_Your instructions_
Reproduce the full listing as it stands. Images do not belong in the copy.

_Input data_
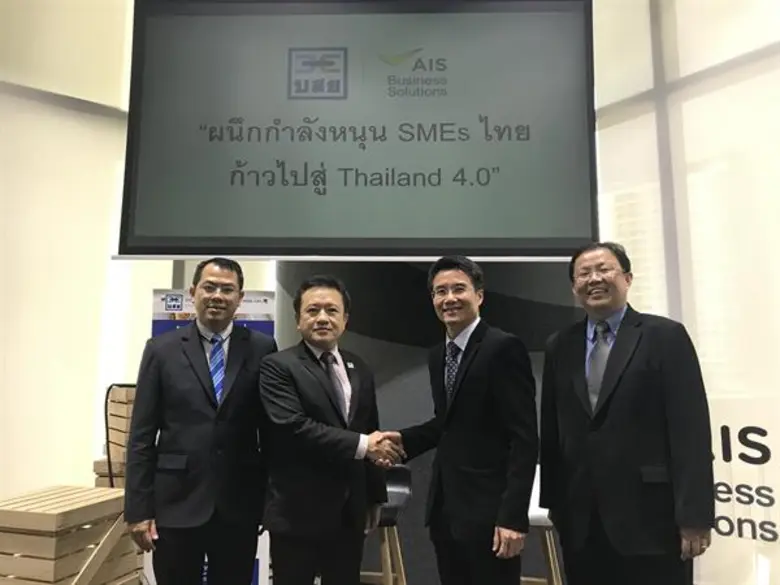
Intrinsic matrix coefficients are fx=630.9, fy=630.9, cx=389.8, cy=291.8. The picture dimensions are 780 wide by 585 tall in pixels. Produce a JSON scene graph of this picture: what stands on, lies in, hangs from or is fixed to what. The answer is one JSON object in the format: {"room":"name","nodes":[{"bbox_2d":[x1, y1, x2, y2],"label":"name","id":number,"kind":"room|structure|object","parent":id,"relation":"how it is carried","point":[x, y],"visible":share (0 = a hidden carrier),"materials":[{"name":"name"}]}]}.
{"room":"event hall","nodes":[
{"label":"event hall","id":0,"kind":"room"},
{"bbox_2d":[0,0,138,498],"label":"left wall","id":1,"kind":"structure","parent":0,"point":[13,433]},
{"bbox_2d":[274,258,582,582],"label":"back wall","id":2,"kind":"structure","parent":0,"point":[380,374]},
{"bbox_2d":[148,283,274,584],"label":"banner","id":3,"kind":"object","parent":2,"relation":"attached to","point":[247,307],"visible":0.19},
{"bbox_2d":[113,0,597,261],"label":"display screen","id":4,"kind":"object","parent":2,"relation":"attached to","point":[503,235],"visible":0.99,"materials":[{"name":"black"}]},
{"bbox_2d":[587,0,779,582],"label":"right wall","id":5,"kind":"structure","parent":0,"point":[680,59],"materials":[{"name":"white"}]},
{"bbox_2d":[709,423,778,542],"label":"wall lettering","id":6,"kind":"object","parent":5,"relation":"attached to","point":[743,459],"visible":0.69,"materials":[{"name":"black"}]},
{"label":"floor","id":7,"kind":"structure","parent":0,"visible":0},
{"bbox_2d":[0,485,137,584],"label":"wooden crate","id":8,"kind":"object","parent":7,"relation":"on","point":[104,492],"visible":0.95,"materials":[{"name":"brown wood"}]},
{"bbox_2d":[97,385,135,487],"label":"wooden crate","id":9,"kind":"object","parent":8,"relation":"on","point":[118,405],"visible":0.27,"materials":[{"name":"brown wood"}]},
{"bbox_2d":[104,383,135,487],"label":"black cable","id":10,"kind":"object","parent":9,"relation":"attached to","point":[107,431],"visible":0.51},
{"bbox_2d":[124,259,273,584],"label":"man","id":11,"kind":"object","parent":7,"relation":"on","point":[183,369],"visible":0.99},
{"bbox_2d":[258,274,396,584],"label":"man","id":12,"kind":"object","parent":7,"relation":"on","point":[307,369],"visible":0.99},
{"bbox_2d":[361,463,411,584],"label":"bar stool","id":13,"kind":"object","parent":7,"relation":"on","point":[398,548],"visible":0.47,"materials":[{"name":"black"}]},
{"bbox_2d":[381,254,537,584],"label":"man","id":14,"kind":"object","parent":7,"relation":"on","point":[465,387],"visible":0.99},
{"bbox_2d":[522,465,563,584],"label":"chair","id":15,"kind":"object","parent":7,"relation":"on","point":[551,564],"visible":0.3,"materials":[{"name":"wood"}]},
{"bbox_2d":[538,240,713,584],"label":"man","id":16,"kind":"object","parent":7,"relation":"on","point":[619,380],"visible":0.99}
]}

_Answer for the task_
Intrinsic matrix coefficients are fx=630.9, fy=630.9, cx=389.8, cy=291.8. The picture dimensions are 780 wide by 585 tall in pixels. Produce a JSON scene graph of this picture: what stands on, lies in, hangs from or is fixed to what. The answer is one JSON object in the format: {"room":"name","nodes":[{"bbox_2d":[x1, y1, x2, y2],"label":"name","id":number,"kind":"room|structure|object","parent":id,"relation":"how it is carried","point":[x, y],"visible":share (0 = a hidden carrier),"materials":[{"name":"name"}]}]}.
{"room":"event hall","nodes":[
{"label":"event hall","id":0,"kind":"room"},
{"bbox_2d":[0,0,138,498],"label":"left wall","id":1,"kind":"structure","parent":0,"point":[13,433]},
{"bbox_2d":[274,258,582,582],"label":"back wall","id":2,"kind":"structure","parent":0,"point":[380,374]},
{"bbox_2d":[148,283,274,584],"label":"banner","id":3,"kind":"object","parent":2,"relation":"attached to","point":[247,307],"visible":0.19},
{"bbox_2d":[113,0,597,261],"label":"display screen","id":4,"kind":"object","parent":2,"relation":"attached to","point":[503,235],"visible":0.99,"materials":[{"name":"black"}]},
{"bbox_2d":[587,0,779,582],"label":"right wall","id":5,"kind":"structure","parent":0,"point":[680,59],"materials":[{"name":"white"}]},
{"bbox_2d":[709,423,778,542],"label":"wall lettering","id":6,"kind":"object","parent":5,"relation":"attached to","point":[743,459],"visible":0.69,"materials":[{"name":"black"}]},
{"label":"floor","id":7,"kind":"structure","parent":0,"visible":0},
{"bbox_2d":[0,485,137,584],"label":"wooden crate","id":8,"kind":"object","parent":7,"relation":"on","point":[104,492],"visible":0.95,"materials":[{"name":"brown wood"}]},
{"bbox_2d":[97,385,135,487],"label":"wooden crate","id":9,"kind":"object","parent":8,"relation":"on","point":[118,405],"visible":0.27,"materials":[{"name":"brown wood"}]},
{"bbox_2d":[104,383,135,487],"label":"black cable","id":10,"kind":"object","parent":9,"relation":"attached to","point":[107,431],"visible":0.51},
{"bbox_2d":[124,259,273,584],"label":"man","id":11,"kind":"object","parent":7,"relation":"on","point":[183,369],"visible":0.99},
{"bbox_2d":[258,274,396,584],"label":"man","id":12,"kind":"object","parent":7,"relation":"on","point":[307,369],"visible":0.99},
{"bbox_2d":[361,463,411,584],"label":"bar stool","id":13,"kind":"object","parent":7,"relation":"on","point":[398,548],"visible":0.47,"materials":[{"name":"black"}]},
{"bbox_2d":[381,254,537,584],"label":"man","id":14,"kind":"object","parent":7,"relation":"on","point":[465,387],"visible":0.99},
{"bbox_2d":[522,465,563,584],"label":"chair","id":15,"kind":"object","parent":7,"relation":"on","point":[551,564],"visible":0.3,"materials":[{"name":"wood"}]},
{"bbox_2d":[538,240,713,584],"label":"man","id":16,"kind":"object","parent":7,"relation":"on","point":[619,380],"visible":0.99}
]}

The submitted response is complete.